Chinese moms look to U.S. for second children

Michael Fitzgerald By Michael Fitzgerald

Not quite the beach. (Reuters/Aly Song)

China’s next big export to the U.S. might be pregnant.

Chinese families looking to bypass China’s one-child policy have flocked to Hong Kong over the last decade, filling its maternity wards. In 2001, 620 babies were born in Hong Kong to mainlanders. Last year the number hit 34,000.

But that’s put pressure on Hong Kong hospitals and created problems for its residents. The Chinese government has started fining parents who go to Hong Kong to have a second child. Reuters reported that the fines could be as much as six times the per capita income of the parents’ hometown.

So many Chinese families are heading straight for the U.S. to have their babies. The South China Morning Post cited an agency as saying that requests for the U.S. had more than doubled over the last few months. In part, that’s because costs to have a baby in Hong Kong have skyrocketed; agencies that arrange the hospital trips say it often costs less to fly to the U.S. and have a baby (a maximum of about $32,000).

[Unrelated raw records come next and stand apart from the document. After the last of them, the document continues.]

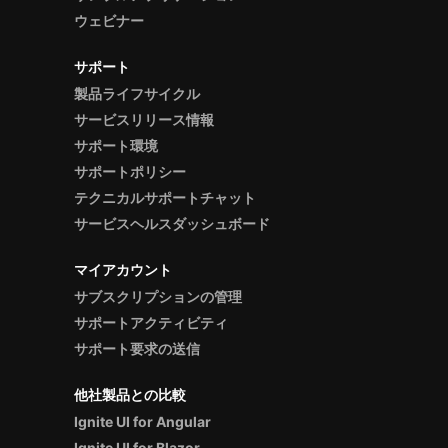
ウェビナー
サポート
製品ライフサイクル
サービスリリース情報
サポート環境
サポートポリシー
テクニカルサポートチャット
サービスヘルスダッシュボード
マイアカウント
サブスクリプションの管理
サポートアクティビティ
サポート要求の送信
他社製品との比較
Ignite UI for Angular
Ignite UI for Blazor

Canada is another option, but apparently has become stingy with visas. One agency in Shenzhen province arranges baby tourism trips to Saipan, a U.S. territory that does not require Chinese citizens to get visas. It costs about $11,000 for round-trip tickets, two-months room and board and the necessary medical services. The agency claims babies born in Saipan will automatically be a U.S. citizen, the South China Morning Post reported.

No word on whether Saipan requires car seats to get the baby out of the hospital.